KAM-WAY sought a writ of mandate directing the trial court to grant the summary judgment motion, arguing that the writ is necessary because if the trial proceeds against it based on a novel application of law, it will be irresistibly pressured to settle based solely on the magnitude of the potential financial exposure. The Court of Appeal summarily denied KAM-WAYs motion.

KAM-WAY has filed a petition for review in the California Supreme Court.

In our amicus letter brief to the California Supreme Court we urge that court to grant review, We argue that a trial court should not decide a novel application of law and that only the California Supreme Court should make this judicial policy determination. We pointed out that the California appellate courts had never before held that a freight or truck broker can be held vicariously liable for the acts of its independent contractor motor carrier under the nondelegable duty doctrine and that the case relied upon by the trial court held only that carriers have a nondelegable duty.

The trial court seems to have started with the view that vicarious liability is the rule, and that classical agency principles are the exception, but that in so holding the trial court misread appellate precedents. Heretofore, the doctrine of nondelegable duty has been applied only to limited classes of persons who have direct or substantial control over the persons or instrumentalities which create the risk of injury to the public. Until the trial courts decision in this case, the doctrine had never been applied to trucking or freight (or any other) brokers. Further, the nondelegable duty doctrine has been applied only where there was an underlying duty of the party to be held vicariously liable and the original contractor cannot transfer liability by hiring another to perform a task, but the trial court overlooked the fact that KAM-WAY did not itself undertake to carry on an activity that involves danger to the public.

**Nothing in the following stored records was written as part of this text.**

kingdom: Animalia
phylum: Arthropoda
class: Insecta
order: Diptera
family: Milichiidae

Brokers do not and would not perform the task for which a motor carrier is hired. The freight broker is merely an intermediary between the shipper and the carrier. The broker does not transport any goods itself, does not have title to, nor custody of, the cargo, does not own or operate the motor vehicle, does not hire the vehicles driver, and does not have the expertise to assess the possible hazards of the cargo, the safety of the vehicle or the capability of the driver. The broker thus had no underlying duty to third parties to protect them from the negligence of independent truckers or drivers. The trial courts imposition of vicarious liability is based on a fundamental misunderstanding of the role of a freight broker. Unlike a carrier, who owns or has control over the commercial vehicles it operates, a broker is merely an intermediary which connects motor carriers with companies seeking transportation of goods.

Imposing this new duty on brokers would effectively extend risk to a party without consideration of fault of that party or the potential benefit to that party of the activity at issue.

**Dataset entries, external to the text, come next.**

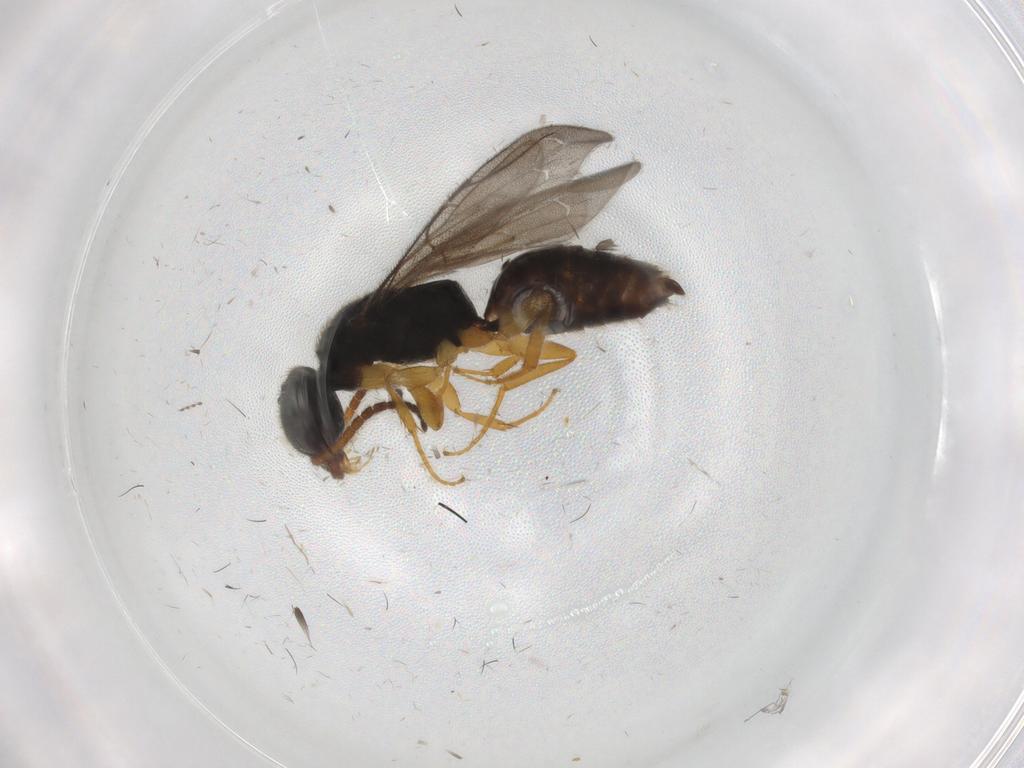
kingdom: Animalia
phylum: Arthropoda
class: Insecta
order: Hymenoptera
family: Bethylidae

We also pointed out that the Superior Courts policy determination is likely to have an enormous impact on the economy. According to the U. S. Department of Transportation, of all the goods shipped in the United States in calendar year 2012, 70% of total tons was shipped by truck (whereas only 15.8% of total tons was shopped by rail, 4.4% of total tons was shipped by ship or barge; and only a negligible percent was shipped by air).

Extending the nondelegable duty doctrine to brokers will increase the costs of truck transportation, because at the very least brokers will have to insure against vicarious liability (assuming such insurance is available) and that cost will be passed on to shippers and consumers. If such insurance is not available, or available only at prohibitive cost, many small and medium-sized brokers will likely be driven out of business, reducing competition and diminishing the availability of a useful, and in many cases, vital, service. Further, extending vicarious liability to brokers will not significantly increase protection for the public, because motor carriers are already required to have substantial insurance or bonding under both California state law and federal regulations.